月曜日も今日も千枝ちゃんと一緒に放課後になると何処かに一目散で駆けていくので恐らく千枝ちゃんも知っているのに。

「…堂島さんの甥っ子さんなので、少し言いづらいんですが…鳴上くんと仲が良い友人達が何か隠してるみたいなんです」
「なんで、日高さんだけ教えてくれないんだろうね…天城さんもその何かについて知ってそうだった?」
「いえ、天城さんも…ここ最近は旅館が忙しいらしく、すぐ帰っちゃうので。私も個展を控えていたので天城さんと一緒にすぐ帰るようにしてました」
「そっか、…でも今は緊急事態だし何か天城さんに繋がりそうな事だったら普通友達には言ってくれるよね」

足立さんの真っ直ぐと向けられた視線がざくりと刺さる。 多分、この視線の意味は疑いでは無くて、…哀れみだ。

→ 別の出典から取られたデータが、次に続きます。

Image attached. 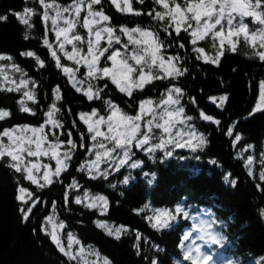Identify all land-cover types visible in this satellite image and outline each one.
<instances>
[{"label":"snow or ice","instance_id":"1","mask_svg":"<svg viewBox=\"0 0 264 264\" xmlns=\"http://www.w3.org/2000/svg\"><path fill=\"white\" fill-rule=\"evenodd\" d=\"M28 2L29 0H25L26 4ZM134 3L141 5V8H135ZM108 4L119 13L141 19L147 17L148 23H136L132 26L112 24V17L105 8L104 0H71L67 5L48 4L45 0H39V5L45 10L42 21L50 20L51 28L48 31L55 36V42L47 35L42 40L54 67L64 74L67 83L76 92H82L88 102H99L101 107H92L90 111L76 114L79 121L86 126L85 132H79L76 120L72 121V128L79 132L77 144L72 131L65 133V123L57 118L61 113L57 102L63 99L61 86L57 84L51 89L52 103L48 110L43 112L42 123L14 124L0 131V164L14 174V198L19 202L18 212L23 222L30 221L34 209L41 201V195L31 186H35L42 194L48 185L57 180L63 184L61 174L68 170L78 148H83L89 154L94 153L95 159L89 155L78 166L77 171L87 172L91 179L107 181L114 172L119 173L124 167L130 170L143 168L144 162L136 159V150L145 153L148 159L155 163L158 152L162 153L160 160L164 162L175 155L176 149H188L197 153L207 147L208 136L198 130L194 123L196 118L187 114L185 97L189 106L197 104V101L195 97L187 96V92L179 84L181 78L186 77L190 71L185 66V57L179 54L180 49L191 46L197 61L203 60L205 63L218 65L226 52L237 51L238 41L242 37L245 44L252 46L258 60L264 62V0H152L153 6L147 11L143 10L145 0H108ZM48 9L55 10L54 18L50 16ZM12 15L27 29H31L33 24L30 20L40 13L36 8L25 6ZM246 18L252 20V27L246 22ZM7 20V14L0 15V22ZM60 21L63 22V27L60 26ZM82 30L85 32L83 35L79 34ZM24 38H29L27 33ZM208 38L213 42L212 55L207 54L205 48L198 46V42ZM185 40L188 44L184 43ZM257 43L261 50H257ZM66 45L71 46V51L67 50ZM173 47L176 54H169ZM20 55L34 58L39 69L47 67L46 61L34 51H24ZM62 60L73 61L76 67L65 66ZM0 61L11 62L9 65L0 64V91L22 93V98L16 101L19 111L32 116L38 115L37 110L26 103L31 101L38 104V82L15 63L11 54L0 52ZM6 67L20 73L18 81L5 74ZM80 72H83V78H78ZM85 80L88 82L86 90L81 87ZM157 82H166L159 100L152 97L136 99V92L143 93ZM109 85L133 101L127 105L131 112L119 107L108 92ZM257 87L258 99L249 116L257 112L264 113V79L258 82ZM227 98V94L218 98L221 106ZM68 112L71 114V108ZM11 116L9 108L0 107V121L6 122ZM199 117L204 121L214 119L203 111L199 112ZM215 123L219 124L220 121L216 120ZM57 130H60L59 133ZM228 134L235 135L232 142L234 146L242 138L240 134L234 133L232 128H229ZM65 135L67 139H64ZM46 142L47 147H44ZM261 151L264 153V145ZM41 156L54 160V169L47 163L41 164ZM194 158L199 159V156ZM253 160L254 157L248 155L246 166ZM102 162H105L107 167L101 169ZM212 163L216 164L217 161L212 160ZM143 175L148 184L157 179L155 172H144ZM248 175H254L250 167ZM229 176L230 174L225 175L226 182L229 181ZM134 179L129 171L117 184L127 185ZM259 180L264 181V167L261 169ZM25 182L28 186H25ZM230 182L233 187L237 184L236 180ZM117 184H110V187L116 188ZM257 187L264 194V185L257 184ZM79 188V183L73 177L64 191L66 209L70 210L69 205L74 202L88 209H97L102 215L107 213L109 200L104 195H90L85 190L83 196L76 195L72 200L70 190ZM145 210L152 213L145 219L156 231L178 227L177 221L180 217L190 215L180 203L173 209H153L145 203L140 209L132 211L140 213ZM56 211L57 202L52 201V214L43 217L38 231L50 239L69 264H89L82 259L83 247H73V244L79 245L81 242L72 233H68L67 246L63 243L57 229H64L66 225L63 220L58 224L55 222ZM259 214L264 219V208L259 209ZM93 223L104 229L107 235L120 239L122 228L113 230L100 220H94ZM191 228L194 232L182 231L177 244L182 259L173 260V264H216L214 247L223 248L228 242L223 224L218 225L217 220L210 215L208 220L197 221ZM36 233L37 229L34 227L33 234ZM136 236L137 239L142 238L139 232ZM143 239L147 242V238ZM197 240L200 243L195 242ZM133 248L136 249L137 255H141L137 244H133ZM152 248L157 253L163 251L156 244H152ZM88 249L90 256L100 258V253L92 251L91 245ZM102 264H112V261L103 257ZM145 264H159L157 255L153 254L150 258L145 256ZM227 264L234 262L228 261Z\"/></svg>","mask_w":264,"mask_h":264},{"label":"trees","instance_id":"2","mask_svg":"<svg viewBox=\"0 0 264 264\" xmlns=\"http://www.w3.org/2000/svg\"><path fill=\"white\" fill-rule=\"evenodd\" d=\"M45 2L67 5L71 0ZM104 3L112 17L111 23L116 26L148 23L147 17L141 19L122 14L110 6L108 0H104ZM25 6L36 8L40 13L30 20L33 24L31 29H27L12 15ZM133 6L141 8V5L136 3ZM152 6V0H145L143 10L147 11ZM44 11L43 6L39 5V0H29L27 4L25 0H0V15H8L6 22H0V52L11 54L15 63L39 84L38 104L26 101L27 106L37 110L36 116L19 111L16 101L22 98V93L0 91V107L9 108L12 112L10 119L6 122L0 121V131L14 124L42 123L43 112L47 111L52 103L51 89L59 84L63 99L57 102V107L61 109L57 118L65 123L63 131L66 133L71 130L73 138L79 144V132H85L86 126L79 121L76 114L90 111L92 107L100 108L101 105L99 102H88L82 92H76L67 83L64 74L54 67L50 54L42 43L46 35L51 39L48 21H42ZM26 33L28 39L24 38ZM184 43L188 44V41L185 40ZM198 46L205 48L207 54H214L213 42L209 38L198 42ZM29 50L36 52L46 61L45 69H39L34 58L20 55L21 52ZM169 54H176L175 47ZM179 54L185 57V66L190 70L186 77L181 78L179 84L185 89L187 96L195 97L197 101V104L189 106L185 97L187 114L196 118V127L208 136L207 147L197 153L188 149H176L175 155L164 162L160 160L162 153L158 152L155 163L149 160L145 153L136 150V159L144 162L143 168L130 170L124 167L119 173L114 172L107 181L94 180L87 172L77 171L78 166L89 155L95 159L94 153L89 154L83 148H78L68 170L61 174L63 184L57 180L48 185L42 194L35 186H31L41 195V201L34 209L29 222H23L18 212L19 202L14 198V174L0 164V264H69L50 239L38 231L43 217L52 214V201L57 202L55 222L63 220L66 225L61 229L62 234L72 233L82 245L87 248L91 245L92 251H98L101 257H107L112 264H145V256L150 258L153 254L157 255L159 264H173V260L182 259L177 247L182 231L194 232L191 226L197 221L208 220L210 215L217 220L218 225L223 224L224 234L228 237V242L223 248L215 246L213 249L214 258L219 264H227L228 261H233L234 264H264V219L259 214V209L264 208V194L257 187V184L264 185V181L259 180L261 169L264 167V153L261 151L264 145V113L257 112L249 116L258 99V82L264 79V62L258 60L253 48L243 40L238 41L237 51L226 52L218 65L208 64L203 60L197 61L191 46L180 49ZM62 62L64 63V60ZM10 63L0 61V64ZM72 67H75V64ZM5 74L17 81L20 78V73L13 72L10 67H6ZM78 78H83V72L78 74ZM165 83L157 82L143 93L136 92V99L152 97L159 100ZM81 87L87 89V80ZM108 92L120 108L127 112L132 111L127 107L133 103L132 100L118 93L112 85H109ZM224 94H227L228 98L221 106L218 98ZM69 108L72 110L71 114L68 112ZM200 111L212 116L213 121L200 118ZM73 120H76L79 132L72 128ZM216 120L220 123H215ZM229 128L242 137L235 146L232 143L235 135L228 134ZM59 131L57 130L58 133ZM64 139H67L66 135ZM249 145L253 147L249 148ZM248 155H252L254 160L246 166ZM194 156H199V159ZM212 160L217 163L213 164ZM102 163L101 169L107 167L105 162ZM249 167L254 175H248ZM129 171L135 179L127 185L117 184ZM144 172H155L157 179L148 184ZM226 174H230L228 182L224 179ZM73 177L80 188L70 190V198L74 200L76 195L83 196L85 190L90 195H104L109 200L107 213L102 215L97 209H88L74 202L70 203V210L66 209L64 191ZM231 180L237 181L235 187L232 186ZM110 184H117V187L112 188ZM25 186H28L27 182ZM145 203L153 209H173L180 203L190 215L181 216L177 221L178 227L156 231L145 219L152 215L151 212L132 211L140 209ZM94 220L106 223L113 230L122 228L120 239L107 235L104 229L93 223ZM34 227L37 229L36 234H33ZM137 232L141 234V239H137ZM143 238H147V242ZM133 244L139 246L141 255H137ZM152 244L158 245L163 251L157 253Z\"/></svg>","mask_w":264,"mask_h":264},{"label":"rangeland","instance_id":"3","mask_svg":"<svg viewBox=\"0 0 264 264\" xmlns=\"http://www.w3.org/2000/svg\"><path fill=\"white\" fill-rule=\"evenodd\" d=\"M48 11H49L51 17L54 18L56 16L55 10L48 9ZM246 22L249 24L250 27H252L253 22H252L251 19L246 18ZM48 26H49V29H50L51 28V22H50V20H48ZM60 26H62V27L64 26L62 21H60ZM253 30H255V28H253ZM79 34H82L83 35V34H85V32L82 30ZM209 39L211 40V38H209ZM50 40L52 42H55L54 33H51V39ZM240 40H243V38L241 37ZM102 43H106V42L102 41ZM256 47H257V50H261L258 47V43H257V46ZM66 48H67V50L71 51V46L70 45H66ZM251 48H252V46H251ZM60 55L62 56V54H60ZM64 64H65V66L72 67V65L75 64V63L73 61L64 60ZM75 67H76V65H75ZM44 147H47V142L45 143ZM33 148H34V145H33ZM61 151H63V149H61ZM32 159L35 160L36 158H32ZM39 161H40L41 164H44V163L49 164L50 168H52V169H54V167H55V161L54 160H51L49 157L41 156L39 158ZM51 161H53V165L51 164ZM102 166H103V163L100 164V168ZM40 175H42V171H41ZM48 227H49V230H51V225H49ZM57 231L60 233L59 229H57ZM67 237H64V239H63V242H64L65 246H67V243H68ZM197 243H200V242L197 241ZM73 247L74 248H81L82 246L80 244L79 245L73 244ZM82 259L88 261L89 264H102V261H103V259H100V258L98 259L94 255H91L90 256L89 255V251H87L85 249H84V256L82 257Z\"/></svg>","mask_w":264,"mask_h":264}]
</instances>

「多分、私の事信用してくれてないんだと思います。最初は、個展があるから気を遣ってくれてるのかもて思ってたのですがそんな大事な事って、普通は、教えてくれますよね…」
「あ、で、でも、これ内緒にしてねって言ったからね、僕。だからかも」
「いえ、私だけ知りませんでした」



私が言い切ると、シーンとした空気に包まれ取調室に変な緊張感が走る。 足立さんはやっちゃった、とバツの悪そうな顔をしている。色々と分かり易過ぎる。

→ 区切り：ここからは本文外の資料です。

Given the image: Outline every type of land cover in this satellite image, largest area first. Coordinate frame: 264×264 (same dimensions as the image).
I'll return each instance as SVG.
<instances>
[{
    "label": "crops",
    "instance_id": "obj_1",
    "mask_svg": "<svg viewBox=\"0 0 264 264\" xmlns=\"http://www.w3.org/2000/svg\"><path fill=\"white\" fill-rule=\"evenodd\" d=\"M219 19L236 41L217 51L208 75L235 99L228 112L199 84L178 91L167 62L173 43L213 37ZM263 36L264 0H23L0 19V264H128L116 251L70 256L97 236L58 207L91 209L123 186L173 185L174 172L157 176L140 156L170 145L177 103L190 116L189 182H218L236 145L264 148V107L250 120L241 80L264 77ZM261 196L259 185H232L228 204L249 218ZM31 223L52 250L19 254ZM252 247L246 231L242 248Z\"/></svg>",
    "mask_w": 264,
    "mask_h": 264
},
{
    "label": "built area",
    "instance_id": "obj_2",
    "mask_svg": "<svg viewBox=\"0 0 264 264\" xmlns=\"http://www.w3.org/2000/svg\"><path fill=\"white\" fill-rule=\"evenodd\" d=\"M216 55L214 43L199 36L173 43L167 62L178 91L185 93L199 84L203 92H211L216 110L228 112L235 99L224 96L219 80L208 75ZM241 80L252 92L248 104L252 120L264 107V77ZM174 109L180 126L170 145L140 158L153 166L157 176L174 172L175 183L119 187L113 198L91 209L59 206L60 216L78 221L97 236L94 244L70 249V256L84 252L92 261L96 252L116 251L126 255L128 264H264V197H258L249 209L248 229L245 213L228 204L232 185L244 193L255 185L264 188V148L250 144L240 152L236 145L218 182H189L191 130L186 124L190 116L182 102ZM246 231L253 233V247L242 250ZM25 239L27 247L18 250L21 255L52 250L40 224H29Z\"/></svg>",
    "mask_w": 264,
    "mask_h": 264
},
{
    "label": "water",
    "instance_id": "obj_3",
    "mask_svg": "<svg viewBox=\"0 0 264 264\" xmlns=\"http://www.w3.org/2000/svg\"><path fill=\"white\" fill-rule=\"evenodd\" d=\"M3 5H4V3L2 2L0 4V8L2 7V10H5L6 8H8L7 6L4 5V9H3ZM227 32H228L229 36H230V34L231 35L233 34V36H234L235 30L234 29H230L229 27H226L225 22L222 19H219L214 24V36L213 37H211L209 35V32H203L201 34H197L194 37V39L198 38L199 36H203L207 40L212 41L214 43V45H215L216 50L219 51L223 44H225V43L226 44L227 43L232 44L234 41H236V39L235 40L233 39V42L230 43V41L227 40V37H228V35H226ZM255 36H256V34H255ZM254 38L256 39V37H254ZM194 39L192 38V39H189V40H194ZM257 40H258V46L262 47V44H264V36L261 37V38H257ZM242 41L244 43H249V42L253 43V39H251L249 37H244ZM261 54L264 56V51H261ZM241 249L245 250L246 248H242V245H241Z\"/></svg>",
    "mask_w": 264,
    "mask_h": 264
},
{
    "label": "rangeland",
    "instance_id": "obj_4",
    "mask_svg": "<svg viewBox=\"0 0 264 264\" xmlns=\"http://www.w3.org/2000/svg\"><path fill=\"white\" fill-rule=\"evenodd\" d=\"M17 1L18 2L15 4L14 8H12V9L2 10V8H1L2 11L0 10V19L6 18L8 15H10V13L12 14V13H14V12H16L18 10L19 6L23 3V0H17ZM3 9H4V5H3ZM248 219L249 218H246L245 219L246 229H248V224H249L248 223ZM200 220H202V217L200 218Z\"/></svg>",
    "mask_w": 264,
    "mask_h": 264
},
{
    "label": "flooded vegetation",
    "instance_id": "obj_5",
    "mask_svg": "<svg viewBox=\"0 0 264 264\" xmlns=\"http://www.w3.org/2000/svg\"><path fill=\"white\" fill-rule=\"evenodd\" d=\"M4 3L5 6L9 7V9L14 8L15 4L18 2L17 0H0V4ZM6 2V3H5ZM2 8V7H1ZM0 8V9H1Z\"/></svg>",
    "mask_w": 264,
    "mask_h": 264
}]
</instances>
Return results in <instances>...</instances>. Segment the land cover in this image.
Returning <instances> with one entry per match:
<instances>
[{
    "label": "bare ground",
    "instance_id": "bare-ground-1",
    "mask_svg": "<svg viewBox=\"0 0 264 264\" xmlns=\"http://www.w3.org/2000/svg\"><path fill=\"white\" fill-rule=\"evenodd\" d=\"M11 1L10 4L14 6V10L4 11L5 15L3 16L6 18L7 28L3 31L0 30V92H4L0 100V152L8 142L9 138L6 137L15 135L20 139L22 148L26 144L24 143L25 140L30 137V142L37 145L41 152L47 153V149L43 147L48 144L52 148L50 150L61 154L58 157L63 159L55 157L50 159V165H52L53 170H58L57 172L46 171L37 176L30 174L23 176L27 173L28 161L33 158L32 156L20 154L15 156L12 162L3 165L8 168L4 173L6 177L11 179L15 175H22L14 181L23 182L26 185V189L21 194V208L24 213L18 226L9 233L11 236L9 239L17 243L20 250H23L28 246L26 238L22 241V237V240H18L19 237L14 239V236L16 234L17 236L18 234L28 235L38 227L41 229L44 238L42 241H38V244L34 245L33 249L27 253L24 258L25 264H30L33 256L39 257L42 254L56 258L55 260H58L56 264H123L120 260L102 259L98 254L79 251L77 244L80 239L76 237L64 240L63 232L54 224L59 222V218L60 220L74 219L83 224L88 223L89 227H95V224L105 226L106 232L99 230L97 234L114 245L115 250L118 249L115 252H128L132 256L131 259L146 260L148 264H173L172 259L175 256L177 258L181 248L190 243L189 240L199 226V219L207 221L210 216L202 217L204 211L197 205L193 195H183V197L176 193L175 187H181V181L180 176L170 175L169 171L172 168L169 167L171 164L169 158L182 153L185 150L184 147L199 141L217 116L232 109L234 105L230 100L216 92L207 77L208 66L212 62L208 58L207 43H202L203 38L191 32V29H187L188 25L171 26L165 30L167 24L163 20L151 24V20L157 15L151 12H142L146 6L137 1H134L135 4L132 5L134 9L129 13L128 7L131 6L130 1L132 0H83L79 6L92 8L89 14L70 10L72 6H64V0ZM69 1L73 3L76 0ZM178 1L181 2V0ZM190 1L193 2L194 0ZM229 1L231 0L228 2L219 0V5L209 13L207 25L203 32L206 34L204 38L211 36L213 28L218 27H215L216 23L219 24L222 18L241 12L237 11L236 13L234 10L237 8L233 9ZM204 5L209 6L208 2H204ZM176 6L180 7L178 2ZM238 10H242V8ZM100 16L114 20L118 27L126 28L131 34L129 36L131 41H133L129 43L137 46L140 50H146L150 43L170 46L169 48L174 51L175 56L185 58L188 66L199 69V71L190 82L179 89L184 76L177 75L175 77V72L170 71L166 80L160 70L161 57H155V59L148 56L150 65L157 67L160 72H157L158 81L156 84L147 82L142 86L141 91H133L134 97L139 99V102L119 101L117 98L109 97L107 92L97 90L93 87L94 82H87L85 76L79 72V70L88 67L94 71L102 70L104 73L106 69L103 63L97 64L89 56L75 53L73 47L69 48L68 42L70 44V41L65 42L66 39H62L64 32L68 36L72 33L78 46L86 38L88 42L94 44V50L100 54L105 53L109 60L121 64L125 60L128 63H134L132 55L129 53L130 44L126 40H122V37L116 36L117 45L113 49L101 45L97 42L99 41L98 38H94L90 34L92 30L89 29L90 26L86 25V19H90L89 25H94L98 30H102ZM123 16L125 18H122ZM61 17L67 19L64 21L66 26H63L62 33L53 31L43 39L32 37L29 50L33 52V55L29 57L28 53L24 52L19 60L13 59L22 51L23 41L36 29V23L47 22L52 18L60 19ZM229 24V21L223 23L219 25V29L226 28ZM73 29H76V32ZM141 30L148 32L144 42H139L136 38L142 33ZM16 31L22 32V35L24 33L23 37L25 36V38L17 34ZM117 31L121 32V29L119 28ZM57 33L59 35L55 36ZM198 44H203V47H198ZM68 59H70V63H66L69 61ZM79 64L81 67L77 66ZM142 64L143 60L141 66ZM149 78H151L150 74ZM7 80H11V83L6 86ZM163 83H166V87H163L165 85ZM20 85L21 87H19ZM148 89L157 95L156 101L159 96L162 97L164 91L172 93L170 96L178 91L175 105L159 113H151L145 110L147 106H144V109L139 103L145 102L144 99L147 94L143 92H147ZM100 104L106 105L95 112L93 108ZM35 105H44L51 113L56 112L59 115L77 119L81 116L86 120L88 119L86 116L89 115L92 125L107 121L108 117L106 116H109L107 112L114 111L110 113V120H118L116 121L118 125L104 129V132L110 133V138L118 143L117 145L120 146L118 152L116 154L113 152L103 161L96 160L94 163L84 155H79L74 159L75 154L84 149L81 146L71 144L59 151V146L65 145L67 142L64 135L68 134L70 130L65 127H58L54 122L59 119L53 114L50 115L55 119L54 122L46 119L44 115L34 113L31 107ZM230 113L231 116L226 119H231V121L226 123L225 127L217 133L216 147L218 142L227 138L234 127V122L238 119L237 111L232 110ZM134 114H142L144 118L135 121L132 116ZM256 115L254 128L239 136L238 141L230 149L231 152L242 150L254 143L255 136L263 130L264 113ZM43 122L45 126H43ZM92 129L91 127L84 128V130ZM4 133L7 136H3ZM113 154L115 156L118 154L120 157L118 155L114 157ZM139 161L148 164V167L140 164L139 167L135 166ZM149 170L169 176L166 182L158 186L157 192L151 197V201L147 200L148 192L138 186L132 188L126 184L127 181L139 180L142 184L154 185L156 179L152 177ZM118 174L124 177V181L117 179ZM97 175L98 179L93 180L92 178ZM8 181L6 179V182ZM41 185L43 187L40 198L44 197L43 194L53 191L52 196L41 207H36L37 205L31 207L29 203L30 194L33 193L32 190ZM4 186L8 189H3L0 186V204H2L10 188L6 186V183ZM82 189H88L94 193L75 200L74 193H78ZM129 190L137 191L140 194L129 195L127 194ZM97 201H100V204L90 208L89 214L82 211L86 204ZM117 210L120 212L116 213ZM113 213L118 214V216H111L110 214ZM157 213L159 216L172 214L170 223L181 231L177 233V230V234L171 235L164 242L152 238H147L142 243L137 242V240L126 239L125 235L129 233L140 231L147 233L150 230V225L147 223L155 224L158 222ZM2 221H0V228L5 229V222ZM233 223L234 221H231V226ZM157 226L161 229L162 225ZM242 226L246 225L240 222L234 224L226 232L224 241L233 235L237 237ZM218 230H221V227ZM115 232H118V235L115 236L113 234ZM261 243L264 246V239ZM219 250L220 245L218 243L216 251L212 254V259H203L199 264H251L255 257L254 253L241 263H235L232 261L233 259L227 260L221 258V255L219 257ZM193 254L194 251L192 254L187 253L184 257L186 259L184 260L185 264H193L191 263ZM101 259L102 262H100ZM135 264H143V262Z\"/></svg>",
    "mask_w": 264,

「日高さんさ、その、上手く言えないけど。誰にも頼れなくて、どうしようもなく不安な時とかあるじゃない」
「…はい」
「巽くんの事調べるついでに日高さんの事も少し調べたんだけど、…そんな目で見ないでよ…勝手にごめんね。えっと、天才人形作家さんなんでしょ」
「いや、私なんか本当に駄目で…」
「もー謙遜はいいから、話し続けさせて。僕も学生時代は結構なガリ勉でね。友達はあんまり多い方ではなかったからさ、なんというか、上手く言えないけど…日高さんの気持ち分かるっていうか。頼ってよ」

あはは、と足立さんは少しだけ赤くなった頬を軽く掻いた。 冗談ぽく笑って誤魔化しているつもりの様だが本格的に照れているらしい。

「足立さん」
「なんだい」
「意外と心強かったというか、今の言葉、嬉しかったです」
「ちょっとおー、意外って何!」
「あはは、寝癖とネクタイ如何にかしてから言えばカッコよかったのに」

そういうと足立さんは寝癖を軽く押さえつつ、胸ポケットからメモを取り出した。 黒のボールペンでサラサラと数字がいくつか書き込まれていく。意外とクセのない綺麗な字だ。

「これあげる」
「足立さんの携帯番号ですか?」
「そう。何か分かったら連絡して欲しいのと…今の日高さんこそ心配だから。なんでも聞くよ」
「…高校生をナンパしていいんですか?」
「もぉ、本気で心配してるんだよ」

口を尖らせながら足立さんが無理やり私の手にメモを握らせる。 掴んだ手はゴツゴツとしていて飄々としているが彼が立派な警察官で男の人だと分からせる。 そう意識すると自然と顔が熱くなった。

「あれ、少しは脈ありかな」
「…やっぱり少しは下心、あるじゃないですか」
「美人と話せて嬉しくない男なんていないよ」
「…見た目で判断されるの、あんまり好きじゃないです」

緊急連絡先として足立さんの書いたメモを乱雑にカバンの奥へ一応はつっこんだ。
…無性にムカついたというか、悲しかったのだ。私の気持ちを分かってくれそうな人とやっと出逢えたと思ったのに。 この人と話すと、気持ちがぐちゃぐちゃになる。

「失礼します」

カバンを肩に掛けて席から立ち上がろうとしたら、手首をしっかりと掴まれた。若干痛いんですけど。

「待って、日高さん」
「…雪子ちゃんの話だったらいつでも話しますし、聞きますから」
「僕も見た目で判断されるのは好きじゃない。……君と僕は似ているから声を掛けたんだ」
「友達がいないところですか」
「いいや、違う。そういう表面的なところじゃない」

足立さんの目がしっかりと私を見据える。 真っ黒な瞳の中で蛍光灯の光だけがゆらゆらと揺れている。
自分のドロドロとした汚い所を、その瞳は何故か知っている。揺るぎない確証をその瞳は何故か持っている。

「わかるでしょ」


こわい、と思った。


「わ、わかりません!」

掴まれている腕を弾く様にして解放すると、そのままの勢いで扉へ走った。 バン、と大きな音が鳴るがそんな事知ったこっちゃない。

一刻も早く足立さんから離れたい!



取調室に比べると廊下は眩し過ぎるくらい明るかった。安堵の息が自然と漏れる。 歩きつつ浅い深呼吸を繰り返し息を整えるが、考えたく無くてもあの瞳≠ェ脳裏を過る。

「私は、1人でも大丈夫」

もし、みんなが私から離れていってしまっても私は私なのだから。 其れなりの矜持を持って16年生きてきたのだ。
きっと、大丈夫。

そう信じたくて、誰もいない廊下で1人呟いた。